Street photography is important.  Even in an age where everyone has a camera with them, those cameras are increasingly turned towards the owners.  Even if street photography isn’t important, even if my photographs are worthless artistically and historically, they’re still mine, and I still have the right to take them.

Amusingly, I had completely forgotten that at the start of last week I changed the shooting mode on my camera.  My camera supports two cards, a CF and an SD.  For a long time, I’ve been using the CF card and running into the SD card only when the first is full, to give me a buffer in case I’m taking a lot of shots.  The SD cards are slower, so I don’t want to shoot to them constantly.  However, last week, after watching yet another YouTube video with someone saying ‘my CF card died’, I switched to dual card mode, where the camera writes a RAW file to the CF card, and a JPG to the SD card.  I had utterly forgotten this as I deleted the JPGs in front of the security guard.  Leaving the RAW files intact on the CF card.  Oh well.

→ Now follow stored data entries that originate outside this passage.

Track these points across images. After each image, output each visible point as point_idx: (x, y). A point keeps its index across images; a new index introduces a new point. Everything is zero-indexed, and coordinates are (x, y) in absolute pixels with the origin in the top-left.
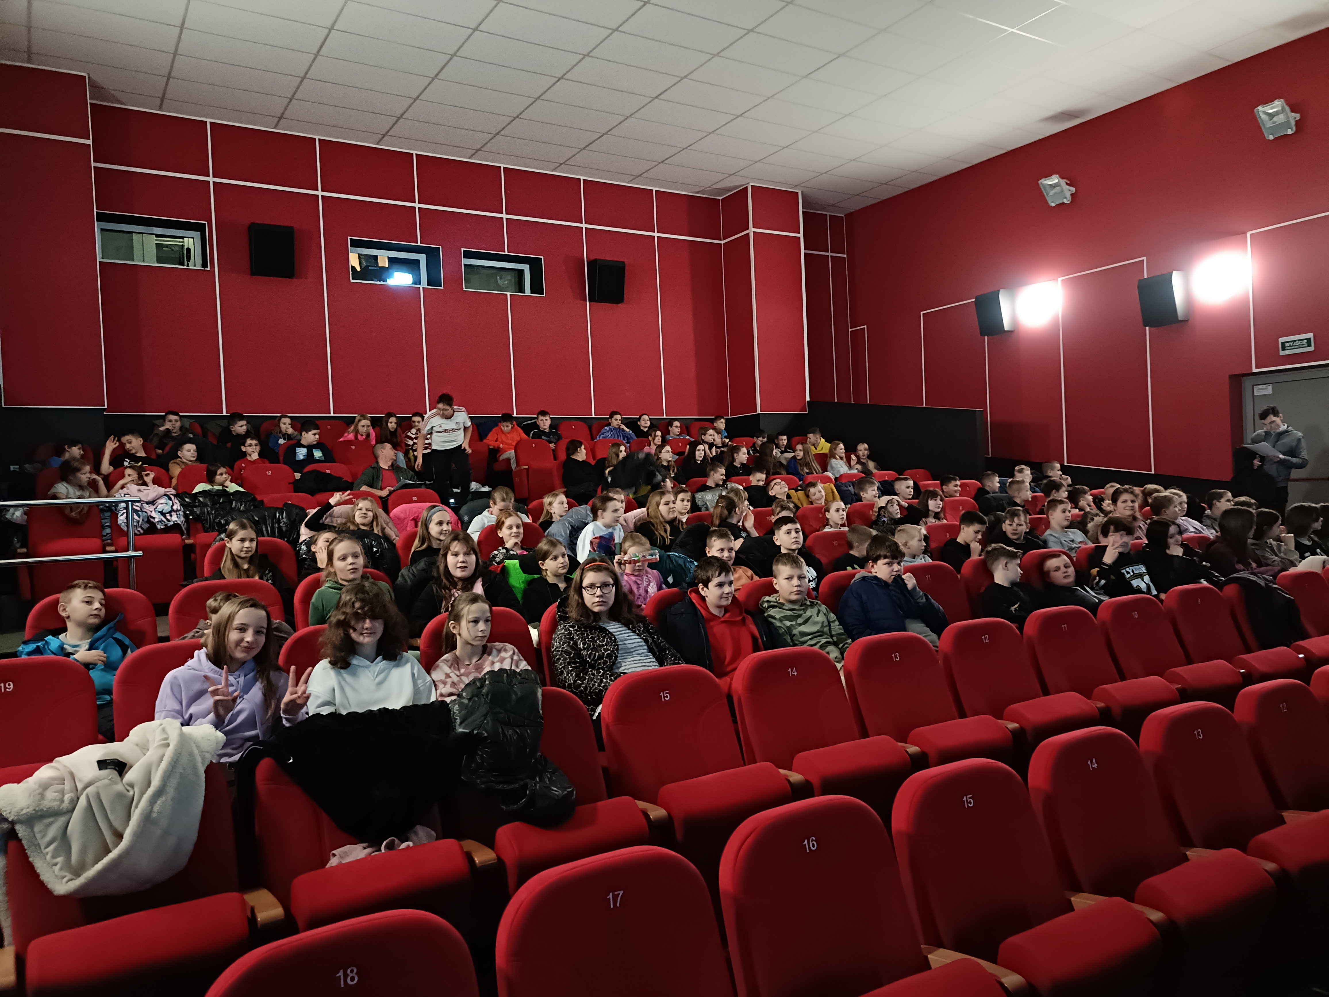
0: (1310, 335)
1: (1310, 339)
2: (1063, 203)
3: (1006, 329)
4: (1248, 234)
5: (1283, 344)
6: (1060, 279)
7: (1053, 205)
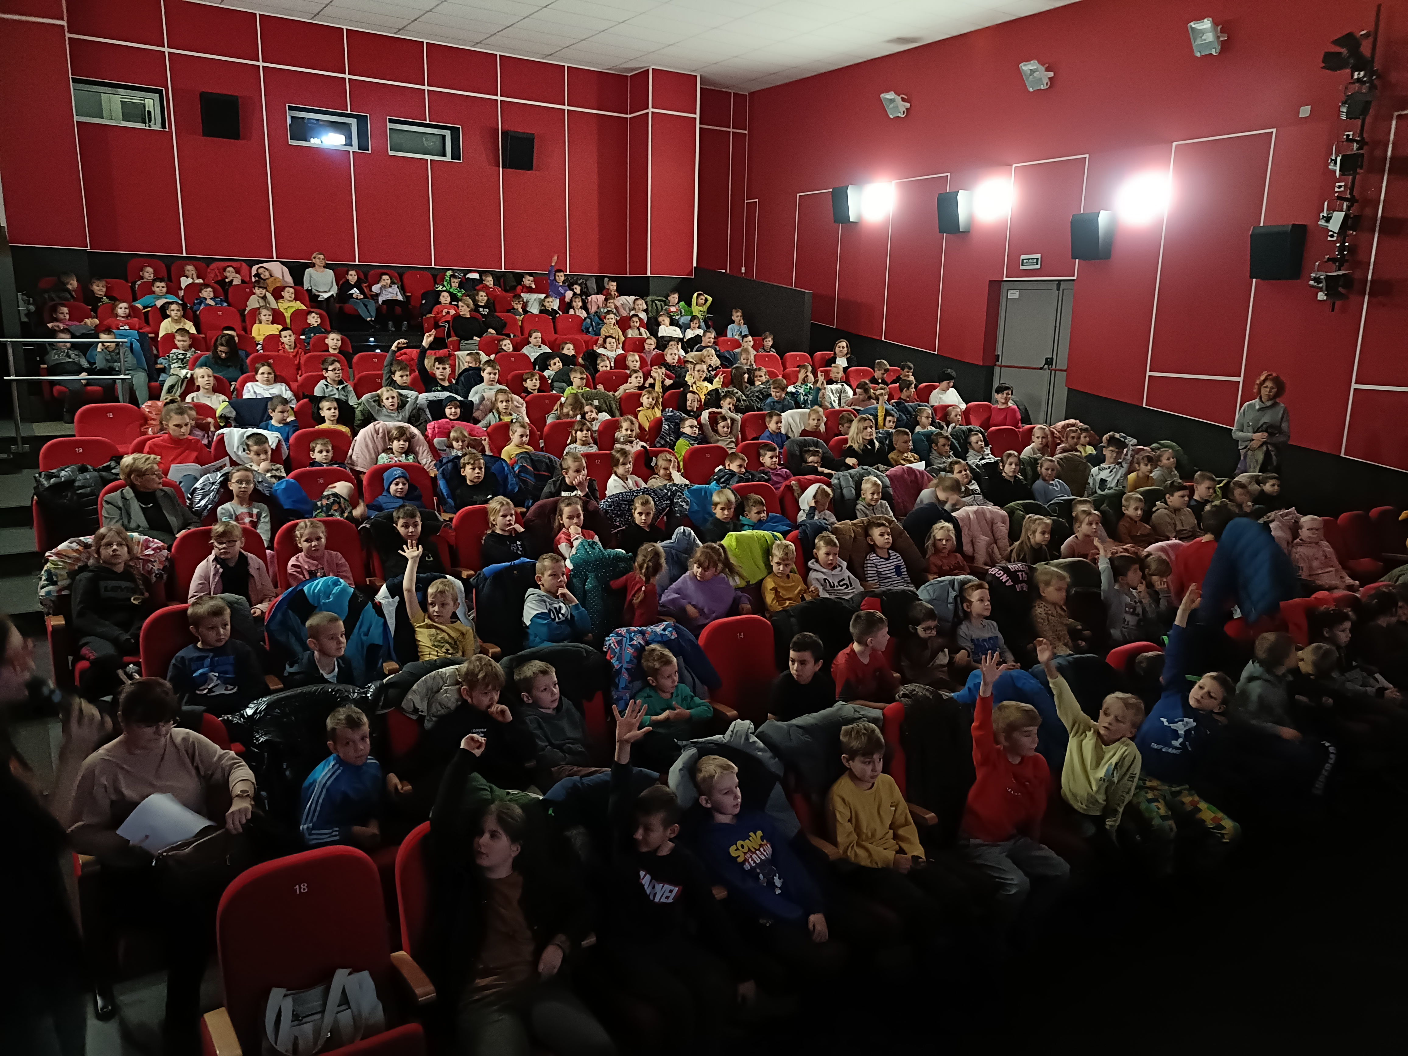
0: (1039, 256)
1: (1037, 259)
2: (898, 117)
3: (851, 220)
4: (1014, 166)
5: (1023, 260)
6: (894, 182)
7: (891, 117)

When I got home I did some digging, and I can find no reference to the Old Market Square Nottingham Beach not being public access.  It’s possible I’m wrong, and that it’s designated as something else during the event.  I can certainly imagine the ‘bar area’ counts as something special, since it has to be licensed, but I believe I’m in the right about the other areas.  There’s unfettered access and no signage to suggest otherwise.  I also went looking for photographs of the beach online, and there are plenty, all of them including plenty of kids in the shots – because of course, the beach is full of kids.

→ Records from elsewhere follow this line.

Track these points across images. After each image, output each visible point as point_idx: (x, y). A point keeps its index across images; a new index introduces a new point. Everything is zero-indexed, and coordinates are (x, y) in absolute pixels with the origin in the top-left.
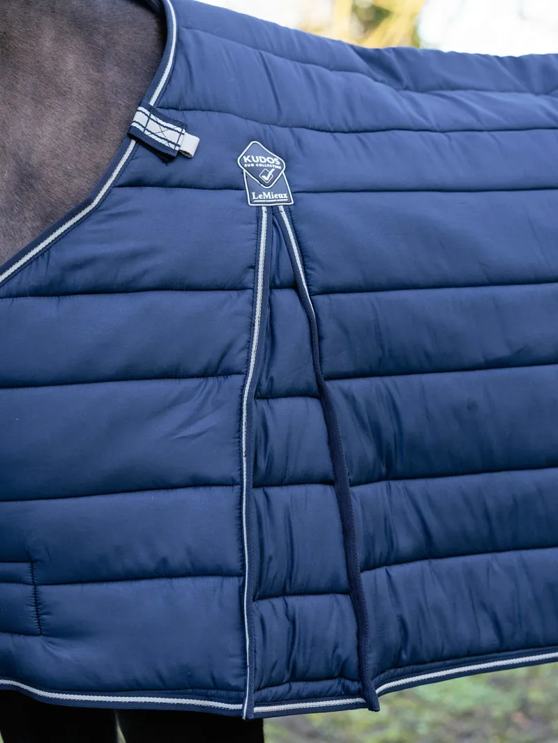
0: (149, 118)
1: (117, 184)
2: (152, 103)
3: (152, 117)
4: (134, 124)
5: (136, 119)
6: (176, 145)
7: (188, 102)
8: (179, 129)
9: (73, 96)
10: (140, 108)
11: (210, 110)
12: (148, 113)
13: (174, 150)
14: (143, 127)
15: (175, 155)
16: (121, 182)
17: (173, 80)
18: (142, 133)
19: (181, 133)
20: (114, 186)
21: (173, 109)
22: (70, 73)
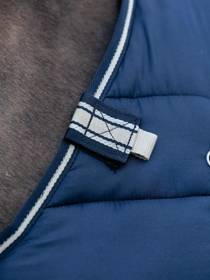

I don’t need your consent, but I do have empathy, and I behave in a socially responsible manner.  But I’ll defend my right to take photographs in public.

For more information and advice about your rights – check out these links.

Lastly, here’s a few links to other photographs of The Nottingham Beach (none of these are mine).  I’ve avoided including ones taken by parents and then posted publicly to Instagram with close up identifiable shots of their children and other people’s children.

https://www.instagram.com/p/BW4cARvnaP5/

https://www.instagram.com/p/BW2rsSXA0ZA/

https://www.instagram.com/p/BWzqN2alEV9/

https://www.instagram.com/p/BWnSR7UHXdu/

You get the idea.

Update (5th August) – since writing this blog post, I’ve been in touch via e-mail and on the phone with both the event organisers and the agency they use for the staff.  In the first e-mail response from the agency which provides the staff, they lied about the interaction, making claims of events which didn’t happen and dismissing those that did.  The conversation on the phone with the individual from the event organisers was more constructive, and I understand his position, when neither side can present evidence he’s not able to decide which is true.  In a subsequent phone call from someone at the agency which provided the staff, it was clear that he’s going to back his staff, and while he apologised, he continued to use phrases like, “if what you described happened …”

Both of them insisted that they see a lot of suspect people taking photographs, and the police have warned them to be on the lookout.  I don’t know how true either of those statements are, but I’m more than happy to be respectfully approached by concerned staff and members of the public.  That’s a significantly different position from verbal abuse and potentially common assault.

I certainly won’t be spending any money at the event, and if you do go with anything larger than a smartphone, be prepared to justify your presence.